Katie Couric Loses Her Memory

Her husband soon became concerned about Couric and took her to the hospital when she seemed out of it. Doctors thought she was having a stroke when she couldn't remember her own granddaughter. Couric "reintroduced herself to the nurses every time they came into the room."

An MRI ultimately ruled out a stroke. Doctors ultimately diagnosed her with transient global amnesia. "Which means you lost your short-term memory," Couric's doctor explained to her. "It will return tomorrow. You are safe!"

It wasn't until the next day that Couric got her memory back

"So for me, from about noon on Saturday until at least 7 p.m., what happened will stay in a big, black hole," Couric wrote.

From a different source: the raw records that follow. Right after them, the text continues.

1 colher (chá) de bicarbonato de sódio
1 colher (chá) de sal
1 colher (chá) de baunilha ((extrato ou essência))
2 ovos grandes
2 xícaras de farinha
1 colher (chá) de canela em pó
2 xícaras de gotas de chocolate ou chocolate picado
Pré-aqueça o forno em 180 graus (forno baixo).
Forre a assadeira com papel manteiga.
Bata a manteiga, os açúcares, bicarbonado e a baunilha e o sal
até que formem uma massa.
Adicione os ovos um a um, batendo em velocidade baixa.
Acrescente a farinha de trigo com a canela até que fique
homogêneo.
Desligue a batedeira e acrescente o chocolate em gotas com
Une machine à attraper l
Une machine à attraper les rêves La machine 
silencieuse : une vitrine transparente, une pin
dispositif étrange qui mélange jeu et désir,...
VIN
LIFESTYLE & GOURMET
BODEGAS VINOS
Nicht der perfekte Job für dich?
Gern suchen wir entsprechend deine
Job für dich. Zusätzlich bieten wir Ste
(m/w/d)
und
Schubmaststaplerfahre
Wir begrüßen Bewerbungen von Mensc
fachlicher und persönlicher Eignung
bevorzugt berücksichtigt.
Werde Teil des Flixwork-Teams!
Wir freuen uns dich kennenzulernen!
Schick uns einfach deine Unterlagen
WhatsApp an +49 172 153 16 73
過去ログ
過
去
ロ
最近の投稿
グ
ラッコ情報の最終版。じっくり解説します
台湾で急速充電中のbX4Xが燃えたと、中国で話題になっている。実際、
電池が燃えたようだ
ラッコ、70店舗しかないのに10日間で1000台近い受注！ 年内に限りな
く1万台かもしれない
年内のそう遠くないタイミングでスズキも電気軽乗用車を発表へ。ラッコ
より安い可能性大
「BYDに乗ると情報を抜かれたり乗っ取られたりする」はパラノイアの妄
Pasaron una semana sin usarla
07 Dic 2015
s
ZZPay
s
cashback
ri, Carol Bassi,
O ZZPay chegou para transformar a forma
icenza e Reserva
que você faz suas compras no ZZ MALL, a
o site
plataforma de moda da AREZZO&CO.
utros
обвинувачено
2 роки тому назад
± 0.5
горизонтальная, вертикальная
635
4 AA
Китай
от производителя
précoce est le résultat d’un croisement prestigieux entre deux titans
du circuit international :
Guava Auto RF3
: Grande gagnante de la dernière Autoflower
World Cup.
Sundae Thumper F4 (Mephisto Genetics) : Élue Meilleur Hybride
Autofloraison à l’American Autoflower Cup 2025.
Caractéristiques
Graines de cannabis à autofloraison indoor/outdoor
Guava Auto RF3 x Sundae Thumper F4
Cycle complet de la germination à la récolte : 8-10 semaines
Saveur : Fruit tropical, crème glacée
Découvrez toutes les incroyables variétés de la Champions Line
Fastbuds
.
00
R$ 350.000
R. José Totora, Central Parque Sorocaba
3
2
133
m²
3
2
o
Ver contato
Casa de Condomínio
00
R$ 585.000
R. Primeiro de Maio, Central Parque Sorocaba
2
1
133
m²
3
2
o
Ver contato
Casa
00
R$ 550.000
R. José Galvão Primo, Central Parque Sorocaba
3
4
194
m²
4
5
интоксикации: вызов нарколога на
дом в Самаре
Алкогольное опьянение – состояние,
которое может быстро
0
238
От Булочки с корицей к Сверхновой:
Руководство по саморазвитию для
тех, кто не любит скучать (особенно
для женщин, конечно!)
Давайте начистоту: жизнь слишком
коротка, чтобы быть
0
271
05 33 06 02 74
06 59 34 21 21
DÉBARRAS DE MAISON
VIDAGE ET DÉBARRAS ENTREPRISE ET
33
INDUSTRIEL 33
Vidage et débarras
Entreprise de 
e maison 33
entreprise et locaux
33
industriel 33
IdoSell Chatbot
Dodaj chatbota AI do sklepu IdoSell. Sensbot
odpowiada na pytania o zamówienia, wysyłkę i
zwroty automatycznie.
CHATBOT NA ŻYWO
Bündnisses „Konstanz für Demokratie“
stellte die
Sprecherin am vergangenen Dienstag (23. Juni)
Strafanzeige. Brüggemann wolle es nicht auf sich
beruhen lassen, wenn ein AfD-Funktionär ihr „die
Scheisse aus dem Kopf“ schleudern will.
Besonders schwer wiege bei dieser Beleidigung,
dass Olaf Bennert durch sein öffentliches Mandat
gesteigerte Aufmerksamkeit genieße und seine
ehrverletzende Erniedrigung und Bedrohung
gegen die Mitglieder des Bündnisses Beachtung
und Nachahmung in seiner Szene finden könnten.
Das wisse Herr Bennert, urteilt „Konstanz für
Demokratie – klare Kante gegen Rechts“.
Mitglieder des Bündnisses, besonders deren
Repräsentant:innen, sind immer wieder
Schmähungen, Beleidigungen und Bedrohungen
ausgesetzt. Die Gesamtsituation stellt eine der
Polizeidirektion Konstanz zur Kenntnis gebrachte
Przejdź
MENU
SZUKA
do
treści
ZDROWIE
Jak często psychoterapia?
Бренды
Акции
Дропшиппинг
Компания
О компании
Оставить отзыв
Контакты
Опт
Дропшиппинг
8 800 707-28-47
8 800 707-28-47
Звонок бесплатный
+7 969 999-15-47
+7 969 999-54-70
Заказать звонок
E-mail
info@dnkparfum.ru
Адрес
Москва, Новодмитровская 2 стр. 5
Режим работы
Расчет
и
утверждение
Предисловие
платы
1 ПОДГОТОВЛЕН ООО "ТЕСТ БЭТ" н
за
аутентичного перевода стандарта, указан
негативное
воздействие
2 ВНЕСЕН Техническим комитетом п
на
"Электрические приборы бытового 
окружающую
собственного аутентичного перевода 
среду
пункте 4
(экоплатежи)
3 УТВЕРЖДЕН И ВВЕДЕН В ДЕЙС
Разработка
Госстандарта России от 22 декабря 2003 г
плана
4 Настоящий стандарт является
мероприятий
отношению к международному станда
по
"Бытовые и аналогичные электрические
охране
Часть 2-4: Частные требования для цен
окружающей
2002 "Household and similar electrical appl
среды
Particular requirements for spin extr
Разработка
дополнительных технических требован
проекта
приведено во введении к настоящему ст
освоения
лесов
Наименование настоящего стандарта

As for the exact cause, intense physical exertion, emotional distress, extreme temperature changes, or physiological strain can cause amnesia.

But Couric doesn't feel that was true in her case.

"I can say with confidence that none of those activities brought on my TGA. The cause seems to be as mysterious as the brain itself. All I know is that those hours will be forever lost. Someone described it as my brain failing to hit the 'record button.' While this was a freaky occurrence, it could have been much more serious," she concluded.

"So ultimately, I'm relieved — even though several hours of a Saturday in June will always be missing for me."